People want a steady stream of high quality titles from a variety of genres and sources. Companies that don't have enough in the pipeline generate anxiety about their medium/long-term plans. Companies that announce too far in advance generate frustration with existing droughts.
You would be surprised what some others have posted.
I'm sure they did, many people are chicken littles, but in terms of actual serious, ongoing complaints, first party titles were never one of them.
I think some actual ongoing, structural questions are:
Software
- Will Nintendo produce software to appeal to <group x>? This would include releases in genres <xyz>, existing IPs <a> <b> <c>, and new IPs?
- Will Nintendo avoid droughts by having a constant pipeline of releases?
- Will third parties produce high quality ports or original content?
- When the new consoles come out, what will happen to Wii U?
- With certain "casual" genres having been partially or totally subsumed by mobile/social gaming--and we're seeing this with the weaker reception of Brain Training, Nintendogs, etc and a general collapse of the casual/low-end titles, including collapse of movie games, fewer licensed children games, what effect will this have on attach rates and general ecosystem health?
Hardware
- Is the Wii U a well-designed piece of hardware, or will certain bottlenecks hamper software through its lifetime? Is it future-proof?
OS/Service Model
- Will Nintendo achieve best-of-breed or competitive service/OS features? This would include matchmaking, leaderboards, voice chat, friend interaction and chatting, demos, one-button purchase conversion, screenshot/video content, awareness of new and upcoming content, different purchase models (DLC, season pass, freemium models), ad-supported gaming,
- Will Nintendo attract digital content and present it in a consumer-friendly way? Why should I buy on Wii U instead of <other platforms>
Company
- As mobile/social exert significant downward price pressure on software, will Nintendo's margins decline? What will Nintendo be able to do to counter this?
- As a VERY Japanese company in a world where Japan is increasingly less relevant, is Nintendo missing certain connections or perspectives necessary to compete in a global marketplace?
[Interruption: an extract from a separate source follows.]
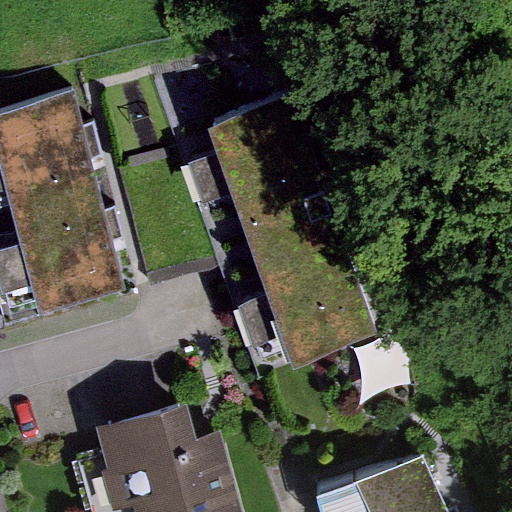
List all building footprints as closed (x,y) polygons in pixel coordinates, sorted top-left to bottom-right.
[(77,85),(0,106),(0,218),(105,191),(77,85)] [(278,91),(167,128),(249,375),(360,338),(278,91)] [(105,191),(0,218),(0,315),(4,329),(132,296),(105,191)] [(109,442),(64,455),(80,511),(227,511),(195,397),(103,423),(109,442)] [(447,511),(425,460),(309,483),(321,511),(447,511)]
What are the effects of certain policies like pursuing 3rd party relations in Japan over US, having decision-making in JPN rather than US, apparent lack of interface with major middleware/engine providers, region locks, localization of first/thid party software?
- Does Nintendo understand how to leverage social media/mobile to promote their content?
I don't think "Is Nintendo going to keep releasing games?" or even "Is Nintendo going to keep releasing good, popular games?" were ever serious questions.